Floating Point Code Optimization Techniques

Here are some techniques that can be applied to optimize code using floating point on Cortex-M3:

Loop Unrolling

Partially or fully unrolling loops reduces branches and exposes more instruction-level parallelism. This allows floating point code to utilize the pipelines better. But balance is needed to avoid over-unrolling.

Instruction Scheduling

Reordering instructions to avoid pipeline stalls and leverage forwarding/bypassing improves performance. Putting multi-cycle latency floating point ops early allows subsequent ops to overlap.

Reduce Memory Traffic

Accessing memory requires multi-cycle waits while the FPU pipelines stall. Minimize loads/stores by reusing data already in registers when possible. Prefetch data before use.

Exploit Parallelism

Look for opportunities to execute independent integer operations on the core pipeline concurrently with floating point ops on the FPU. This scales the total capabilities.

Function Inlining

Inlining small frequently used functions reduces call overhead. It exposes more scope for instruction scheduling and optimization to the compiler.

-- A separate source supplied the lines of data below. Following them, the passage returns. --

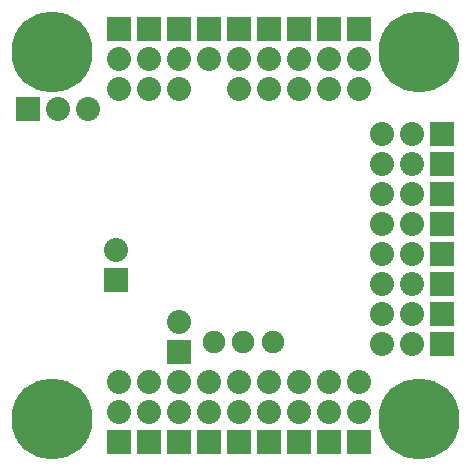
<source format=gbs>
G04 (created by PCBNEW-RS274X (2012-01-19 BZR 3256)-stable) date 10/26/2012 1:28:17 PM*
G01*
G70*
G90*
%MOIN*%
G04 Gerber Fmt 3.4, Leading zero omitted, Abs format*
%FSLAX34Y34*%
G04 APERTURE LIST*
%ADD10C,0.006000*%
%ADD11C,0.270000*%
%ADD12C,0.075000*%
%ADD13R,0.080000X0.080000*%
%ADD14C,0.080000*%
G04 APERTURE END LIST*
G54D10*
G54D11*
X64750Y-40250D03*
X64750Y-28000D03*
X52500Y-28000D03*
X52500Y-40250D03*
G54D12*
X57906Y-37660D03*
X59874Y-37660D03*
X58890Y-37660D03*
G54D13*
X55750Y-27250D03*
G54D14*
X55750Y-28250D03*
X55750Y-29250D03*
G54D13*
X51700Y-29900D03*
G54D14*
X52700Y-29900D03*
X53700Y-29900D03*
G54D13*
X62750Y-27250D03*
G54D14*
X62750Y-28250D03*
X62750Y-29250D03*
G54D13*
X65500Y-30750D03*
G54D14*
X64500Y-30750D03*
X63500Y-30750D03*
G54D13*
X65500Y-34750D03*
G54D14*
X64500Y-34750D03*
X63500Y-34750D03*
G54D13*
X65500Y-35750D03*
G54D14*
X64500Y-35750D03*
X63500Y-35750D03*
G54D13*
X65500Y-37750D03*
G54D14*
X64500Y-37750D03*
X63500Y-37750D03*
G54D13*
X65500Y-36750D03*
G54D14*
X64500Y-36750D03*
X63500Y-36750D03*
G54D13*
X62750Y-41000D03*
G54D14*
X62750Y-40000D03*
X62750Y-39000D03*
G54D13*
X61750Y-41000D03*
G54D14*
X61750Y-40000D03*
X61750Y-39000D03*
G54D13*
X59750Y-41000D03*
G54D14*
X59750Y-40000D03*
X59750Y-39000D03*
G54D13*
X60750Y-41000D03*
G54D14*
X60750Y-40000D03*
X60750Y-39000D03*
G54D13*
X58750Y-41000D03*
G54D14*
X58750Y-40000D03*
X58750Y-39000D03*
G54D13*
X65500Y-31750D03*
G54D14*
X64500Y-31750D03*
X63500Y-31750D03*
G54D13*
X65500Y-32750D03*
G54D14*
X64500Y-32750D03*
X63500Y-32750D03*
G54D13*
X65500Y-33750D03*
G54D14*
X64500Y-33750D03*
X63500Y-33750D03*
G54D13*
X57750Y-41000D03*
G54D14*
X57750Y-40000D03*
X57750Y-39000D03*
G54D13*
X56750Y-41000D03*
G54D14*
X56750Y-40000D03*
X56750Y-39000D03*
G54D13*
X55750Y-41000D03*
G54D14*
X55750Y-40000D03*
X55750Y-39000D03*
G54D13*
X54750Y-41000D03*
G54D14*
X54750Y-40000D03*
X54750Y-39000D03*
G54D13*
X54750Y-27250D03*
G54D14*
X54750Y-28250D03*
X54750Y-29250D03*
G54D13*
X61750Y-27250D03*
G54D14*
X61750Y-28250D03*
X61750Y-29250D03*
G54D13*
X60750Y-27250D03*
G54D14*
X60750Y-28250D03*
X60750Y-29250D03*
G54D13*
X59750Y-27250D03*
G54D14*
X59750Y-28250D03*
X59750Y-29250D03*
G54D13*
X58750Y-27250D03*
G54D14*
X58750Y-28250D03*
X58750Y-29250D03*
G54D13*
X56750Y-27250D03*
G54D14*
X56750Y-28250D03*
X56750Y-29250D03*
G54D13*
X54650Y-35600D03*
G54D14*
X54650Y-34600D03*
G54D13*
X57750Y-27250D03*
G54D14*
X57750Y-28250D03*
G54D13*
X56750Y-38000D03*
G54D14*
X56750Y-37000D03*
M02*

</source>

Leverage Hardware Acceleration

Use the optimized floating point instructions for operations like exponents, logs, trig functions instead of software library approximations. This reduces code size and improves performance.

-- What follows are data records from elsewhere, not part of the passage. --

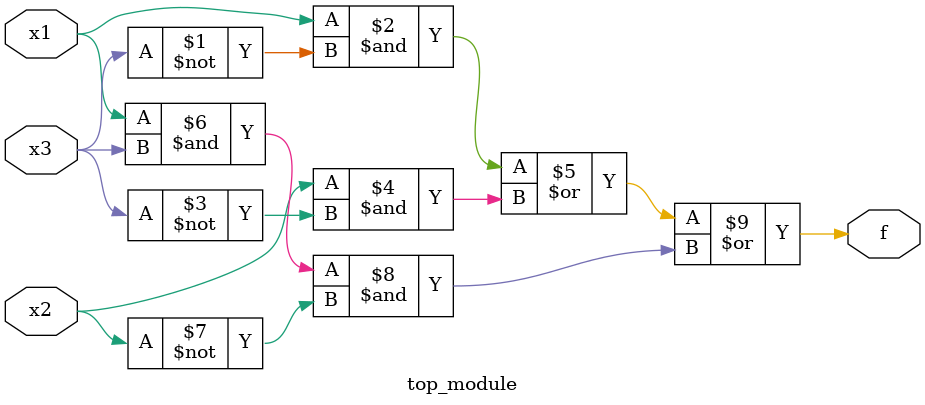
<source format=sv>
module top_module (
	input x3,
	input x2,
	input x1,
	output f
);

	assign f = (x1 & ~x3) | (x2 & ~x3) | (x1 & x3 & ~x2);

endmodule

</source>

Common Issues and Solutions

Here are some common issues faced when implementing floating point code on Cortex-M3 and potential solutions:

Floating Point Exceptions

Illegal operations can cause floating point exceptions like divide by zero, overflow, etc. Wrap code blocks sensitive to exceptions in exception handler code or selectively enable/disable exception generation.

Loss of Precision

Accumulating small floating point values can lose precision due to rounding and cancellations. Use higher precision accumulators or alternative algorithms to minimize loss of precision.

Numerical Stability

Subtle differences in floating point math can cause inconsistencies across platforms. Use stable algorithms and profile on target hardware to catch stability issues.

Code Size Bloat

Floating point instructions take more code space than integer equivalents. Use compiler options like -ffunction-sections to generate smaller code whenever floating point is used.

Fixed Point Encoding

Sometimes fixed point provides sufficient dynamic range at lower overhead. Profile applications to determine if fixed or float representation for a variable is preferred.

Performance Validation

Measure and validate real-time performance with profiling. Confirm floating point optimizations meet deadlines and do not cause timing violations.

Design Examples

Here are some examples of how floating point capabilities can be used to improve design implementations on Cortex-M3:

Digital Signal Processing

DSP algorithms use many repeated math operations like FIR filters, FFTs, matrix math etc that benefit greatly from floating point. The wide dynamic range avoids scaling issues.

Control Systems

Floating point works very well for control system computations. Controller state variables and gains can be represented accurately over a wide range without overflow or scaling.

Sensor Fusion in IoT

Combining data from multiple sensors to derive higher level information uses floating point math extensively. The high dynamic range handles fusion computations well.

Computer Vision

Vision involves large amounts of matrix math for filtering, edge detection, transformations etc. Floating point parallelism accelerates these operations.

Machine Learning

Many embedded ML applications use low precision integer math, but some benefit from floating point. Linear algebra operations involved in neural networks can leverage floating point.

Conclusion

The Cortex-M3 floating point unit enables high performance single precision floating point math needed in many embedded applications like DSP, control systems, and computer vision. Proper use of the 32-bit floating point instructions and efficient programming techniques allows developers to speed up execution of algorithms. Floating point parallelism with integer operations results in significant gains for suitable workloads. Overall, leveraging floating point in Cortex-M3 opens up headroom to implement more complex math-intensive software in resource constrained embedded devices.